7. Yoga leads to better sex. According to Men’s Fitness magazine, practicing yoga can result in better and longer sex. Increased concentration allows you to channel your sexual energy, helping prevent premature ejaculation, and also makes you more sensitive and responsive to your partner. I’m sure your flexibility will come in handy, too.
After five years of ballet, I never started those karate lessons. I played Pop Warner football instead, and I can honestly say that ballet certainly helped me become a star player. Football turned out to be my ticket to an Ivy League education. Today, my “pump monkey” days of living in the weight room are over, and running long distances is not sustainable for my joints. I know yoga will be with me for a long time and, as I get older, my body is happier for it. I feel “well-preserved,” and am confident that I can stay active for years to come. I hope to see you in class!

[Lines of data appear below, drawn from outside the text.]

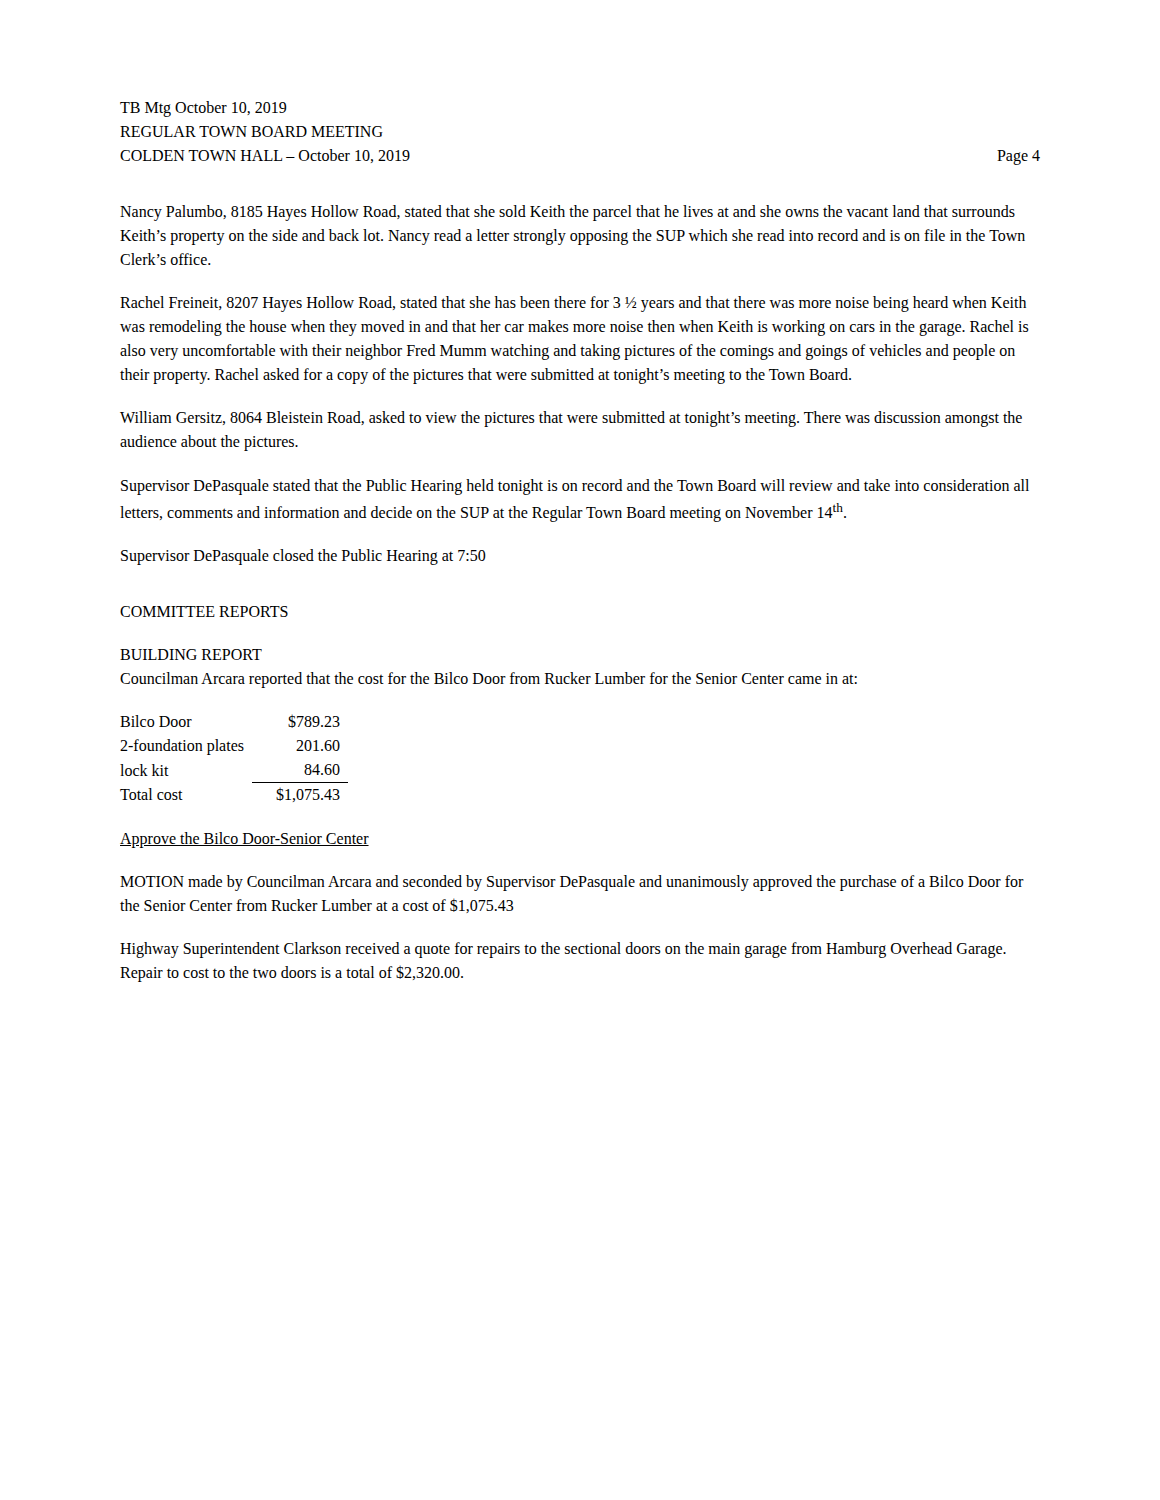TB Mtg October 10, 2019 REGULAR TOWN BOARD MEETING
COLDEN TOWN HALL – October 10, 2019 Page 4
Nancy Palumbo, 8185 Hayes Hollow Road, stated that she sold Keith the parcel that he lives at and she owns the vacant land that surrounds Keith’s property on the side and back lot. Nancy read a letter strongly opposing the SUP which she read into record and is on file in the Town Clerk’s office.
Rachel Freineit, 8207 Hayes Hollow Road, stated that she has been there for 3 ½ years and that there was more noise being heard when Keith was remodeling the house when they moved in and that her car makes more noise then when Keith is working on cars in the garage. Rachel is also very uncomfortable with their neighbor Fred Mumm watching and taking pictures of the comings and goings of vehicles and people on their property. Rachel asked for a copy of the pictures that were submitted at tonight’s meeting to the Town Board.
William Gersitz, 8064 Bleistein Road, asked to view the pictures that were submitted at tonight’s meeting. There was discussion amongst the audience about the pictures.
Supervisor DePasquale stated that the Public Hearing held tonight is on record and the Town Board will review and take into consideration all letters, comments and information and decide on the SUP at the Regular Town Board meeting on November 14th.
Supervisor DePasquale closed the Public Hearing at 7:50
COMMITTEE REPORTS
BUILDING REPORT
Councilman Arcara reported that the cost for the Bilco Door from Rucker Lumber for the Senior Center came in at:
| Bilco Door | $789.23 |
| 2-foundation plates | 201.60 |
| lock kit | 84.60 |
| Total cost | $1,075.43 |
Approve the Bilco Door-Senior Center
MOTION made by Councilman Arcara and seconded by Supervisor DePasquale and unanimously approved the purchase of a Bilco Door for the Senior Center from Rucker Lumber at a cost of $1,075.43
Highway Superintendent Clarkson received a quote for repairs to the sectional doors on the main garage from Hamburg Overhead Garage. Repair to cost to the two doors is a total of $2,320.00.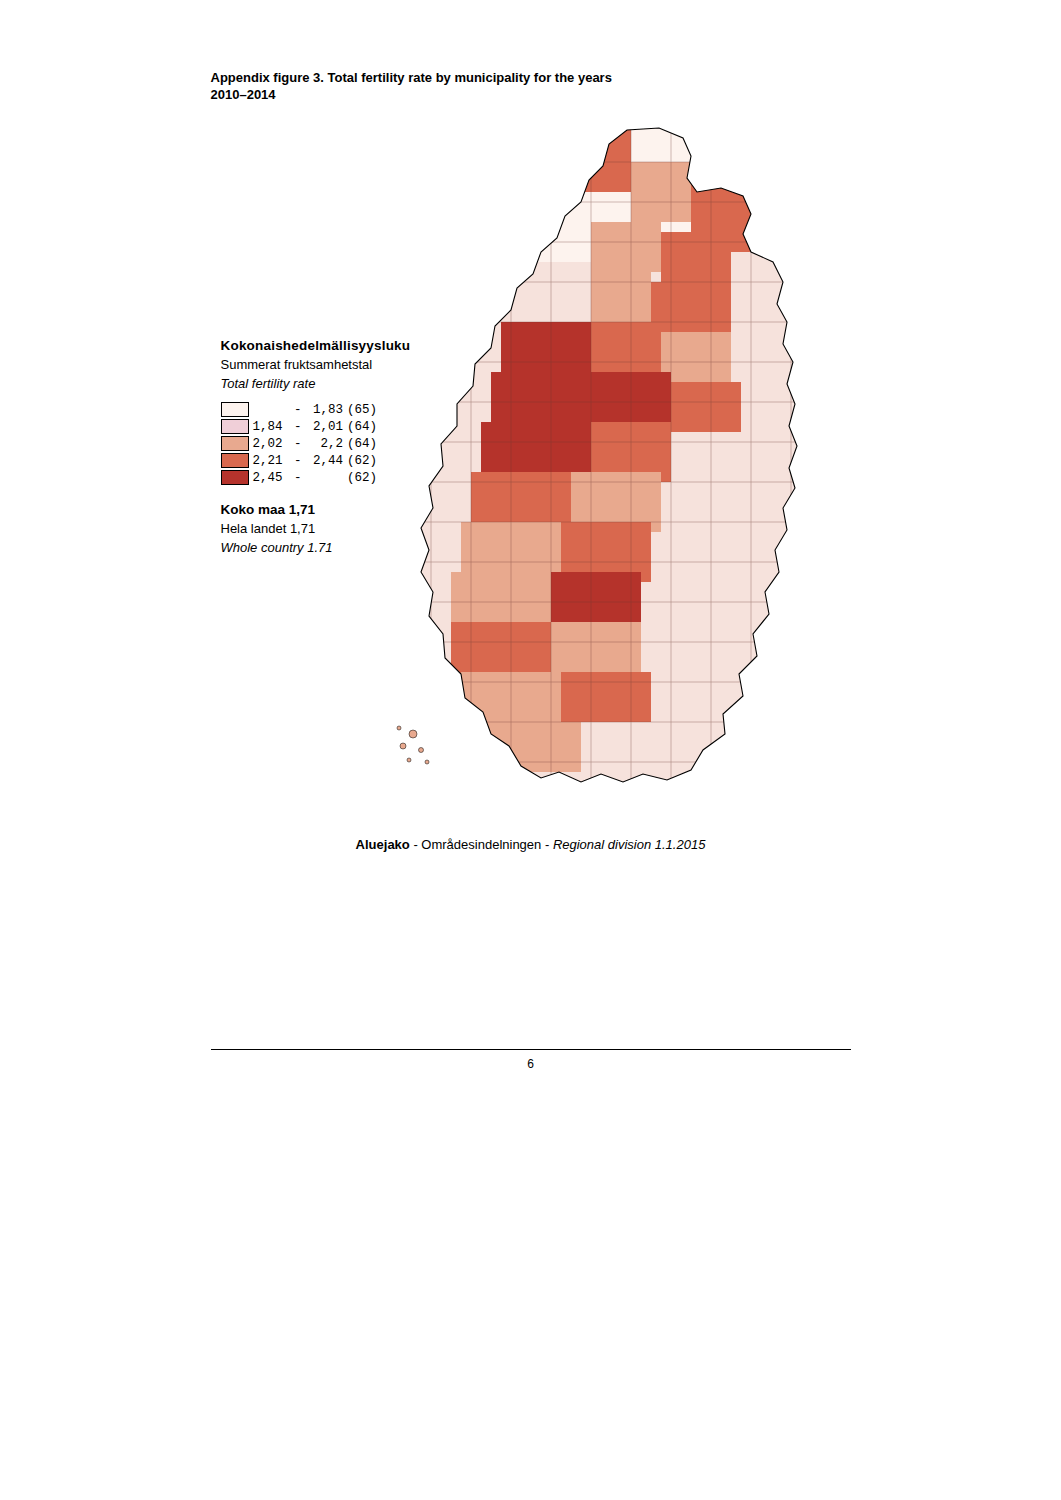Appendix figure 3. Total fertility rate by municipality for the years
2010–2014
Kokonaishedelmällisyysluku
Summerat fruktsamhetstal
Total fertility rate
| | | - | 1,83 | (65) |
| | 1,84 | - | 2,01 | (64) |
| | 2,02 | - | 2,2 | (64) |
| | 2,21 | - | 2,44 | (62) |
| | 2,45 | - | | (62) |
Koko maa 1,71
Hela landet 1,71
Whole country 1.71
Aluejako - Områdesindelningen - Regional division 1.1.2015
6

I am a 200 hour certified yoga instructor at Core Power Yoga. I have been teaching a fusion yoga class called Sculpt (yoga with weights) since 2013 and teach power vinyasa classes. I consider myself an athlete and have been involved in sports since a child playing football, baseball, basketball, and even ballet. I excelled in football where I was recruited and played at Brown University. Today I keep myself active with lots of yoga, cycling, swimming, running, weight lifting and more yoga.
Since I was young, one of my goals in life was to teach, but my passion to own and operate a marketing/advertising agency and raise two beautiful children took precedence. Today, fusing my passion to teach in the field of athletics is the ultimate job. To be able to aid in the physical and mental health of my community is the ultimate honor and privilege.